My youngest has been pestering me to obtain a copy of Robocop for a while. I finally found a cheap DVD set (yes, it’s usually cheaper to by a set of movies than a single film) and so last night I watched it for the first time in many years.

I warned her that I recalled seeing it back in the day and didn’t think much of it. It wasn’t awful, but there was a reason that I didn’t already own it and also that I had difficulty remembering much about it. I grew up during the peak video culture where teenagers would have parties with music and dancing, and then would settle into watching favorite films on the VCR.

Airplane! was a mainstay of such gatherings, as were more niche films like Evil Dead 2: Dead By Dawn. Aliens was very popular for all the great one-liners.

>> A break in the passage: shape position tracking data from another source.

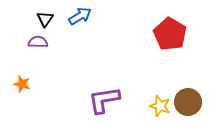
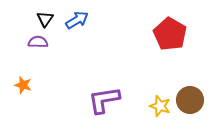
blue arrow: moved 3 px left, 4 px down
orange star: moved 1 px right, 1 px down
brown circle: moved 2 px right, 2 px up
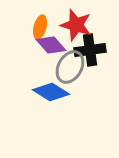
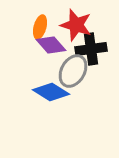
black cross: moved 1 px right, 1 px up
gray ellipse: moved 3 px right, 4 px down
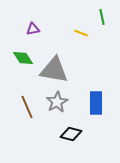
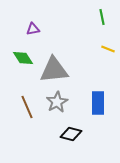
yellow line: moved 27 px right, 16 px down
gray triangle: rotated 16 degrees counterclockwise
blue rectangle: moved 2 px right
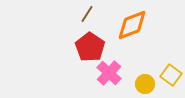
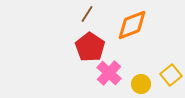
yellow square: rotated 15 degrees clockwise
yellow circle: moved 4 px left
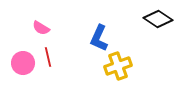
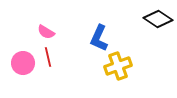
pink semicircle: moved 5 px right, 4 px down
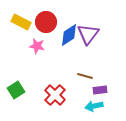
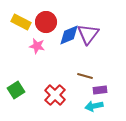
blue diamond: rotated 10 degrees clockwise
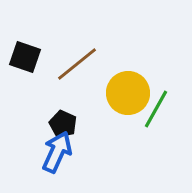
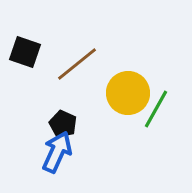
black square: moved 5 px up
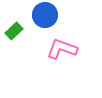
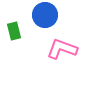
green rectangle: rotated 60 degrees counterclockwise
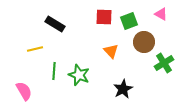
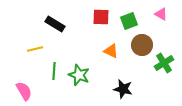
red square: moved 3 px left
brown circle: moved 2 px left, 3 px down
orange triangle: rotated 21 degrees counterclockwise
black star: rotated 30 degrees counterclockwise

Anyhow, the premise of Robocop is pretty interesting as is the philosophical question of ensoulment, memory, and of course man vs machine. The core problem with the film is that it is too rooted in its time. The constant newsbreaks and commercials consisting of ham-fisted Reagan-era leftist propaganda are tedious to anyone who lived through the time and completely boring to anyone who didn’t. A huge waste of time and effort that was obsolete within a decade.

On top of that, the villains are extremely cartoonish, and the crime situations make zero sense. If Old Detroit is such a hellhole, no one would keep money out on the counter, and every shop would be a mini-fortress. These kinds of setups were known in the 1980s in actual Detroit, where shops had drive-through bank teller windows behind bullet-proof glass.

Basically the flaws outweigh whatever merits the film had, and I’m not interested in revisiting it again.